* PROBLEM DETAILS:
Continue the report below on the Bavencio trial in head and neck cancer, starting right after its final sentence.
---------- TEXT EXCERPT
Pfizer and Merck KGaA’s Bavencio threw another Javelin but missed their target in head and neck cancer.
Adding Bavencio to chemoradiotherapy didn’t provide much extra benefit to patients with previously untreated locally advanced squamous cell carcinoma of the head and neck, the pair unveiled Friday.
The independent data monitoring committee found at an interim analysis that the combo wasn’t likely to significantly extend the time to tumor progression or death versus standard-of-care chemoradiotherapy alone. At the experts’ recommendation, the two companies have decided to terminate their phase 3 trial, called Javelin Head and Neck 100.
Pfizer and Merck KGaA aren’t giving up on the PD-L1 med’s potential in head and neck cancer. The alliance is testing Bavencio in different immuno-oncology combinations in the Javelin Medley trial. Investigational drugs the companies are pairing with it include Pfizer’s anti-4-1BB antibody utomilumab and OX40 inhibitor PF-04518600, and on top of them, Checkmate Pharmaceuticals’ TLR9 agonist CMP-001, specifically for head and neck patients.
--------------------
---------- EXCERPTED RECORDS
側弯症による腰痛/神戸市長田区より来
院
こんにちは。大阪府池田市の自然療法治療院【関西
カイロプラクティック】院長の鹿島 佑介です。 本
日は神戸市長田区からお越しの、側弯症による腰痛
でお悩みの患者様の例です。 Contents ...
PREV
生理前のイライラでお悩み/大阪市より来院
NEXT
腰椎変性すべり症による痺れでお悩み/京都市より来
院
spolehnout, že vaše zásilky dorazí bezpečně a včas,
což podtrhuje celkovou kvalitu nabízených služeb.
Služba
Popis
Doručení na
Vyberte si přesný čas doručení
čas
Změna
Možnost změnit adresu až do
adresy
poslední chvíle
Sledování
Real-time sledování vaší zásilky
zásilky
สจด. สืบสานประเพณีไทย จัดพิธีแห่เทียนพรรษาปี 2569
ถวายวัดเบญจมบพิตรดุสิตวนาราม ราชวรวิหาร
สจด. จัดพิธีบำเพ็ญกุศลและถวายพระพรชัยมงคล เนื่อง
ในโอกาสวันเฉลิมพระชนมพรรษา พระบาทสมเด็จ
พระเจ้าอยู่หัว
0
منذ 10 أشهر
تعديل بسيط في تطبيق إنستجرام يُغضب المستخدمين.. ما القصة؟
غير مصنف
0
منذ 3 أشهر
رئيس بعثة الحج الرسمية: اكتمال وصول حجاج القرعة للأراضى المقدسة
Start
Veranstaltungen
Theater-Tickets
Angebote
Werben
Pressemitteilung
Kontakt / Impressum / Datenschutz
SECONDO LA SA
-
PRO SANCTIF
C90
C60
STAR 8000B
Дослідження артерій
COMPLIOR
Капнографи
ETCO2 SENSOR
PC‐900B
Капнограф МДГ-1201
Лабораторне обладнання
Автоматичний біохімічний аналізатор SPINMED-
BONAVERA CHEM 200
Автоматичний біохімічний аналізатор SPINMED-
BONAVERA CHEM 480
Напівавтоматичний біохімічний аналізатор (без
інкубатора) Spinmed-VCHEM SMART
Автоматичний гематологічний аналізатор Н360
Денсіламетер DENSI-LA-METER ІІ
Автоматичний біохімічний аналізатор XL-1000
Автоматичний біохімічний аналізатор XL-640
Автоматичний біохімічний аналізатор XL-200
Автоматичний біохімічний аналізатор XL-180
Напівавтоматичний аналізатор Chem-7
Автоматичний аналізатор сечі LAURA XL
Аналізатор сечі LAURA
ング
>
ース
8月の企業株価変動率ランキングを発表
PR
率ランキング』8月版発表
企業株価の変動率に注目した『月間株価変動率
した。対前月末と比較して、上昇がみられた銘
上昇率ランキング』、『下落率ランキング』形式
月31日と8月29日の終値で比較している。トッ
--------------------
* ANSWER BELOW:
Currently within the PD-1/L1 class, Merck & Co.’s Keytruda is the only one with an FDA nod in front-line head and neck cancer. Bristol Myers Squibb’s Opdivo is allowed in patients with disease progression on or after platinum-based chemotherapy.
Meanwhile, AstraZeneca’s expected to report findings this year from the phase 3 Kestrel study that combines its PD-L1 Imfinzi with CTLA4 inhibitor tremelimumab in first-line head and neck cancer. AZ is counting on the study after the dual immunotherapy regimen flopped in patients who had already failed on chemo.
As for Roche's Tecentriq, the Swiss drugmaker is running the phase 3 IMvoke010 study to test its potential. The Roche is trying to pitch Tecentriq as an adjuvant therapy used right after definitive local therapy in patients with high-risk head and neck cancer to prevent disease recurrence or progression.
Meanwhile, it's been a bit of a rollercoaster for Bavencio in other indications lately, with the drug recently posting one win and one loss in the clinic. In January, Pfizer and Merck KGaA said Bavencio helped bladder cancer patients whose disease had not progressed after induction chemo live significantly longer compared with best supportive care. It marked the first win for an immuno-oncology agent in that first-line maintenance setting.
However, the maintenance strategy didn’t play out for Bavencio in stomach cancer. After one round of chemo, the med failed to top continuing chemo or best supportive care at extending patients’ lives. The drug failed across the board, as even patients whose tumors tested positive for biomarker PD-L1—who tend to do better than others on PD-1/L1 drugs—didn’t benefit from the therapy.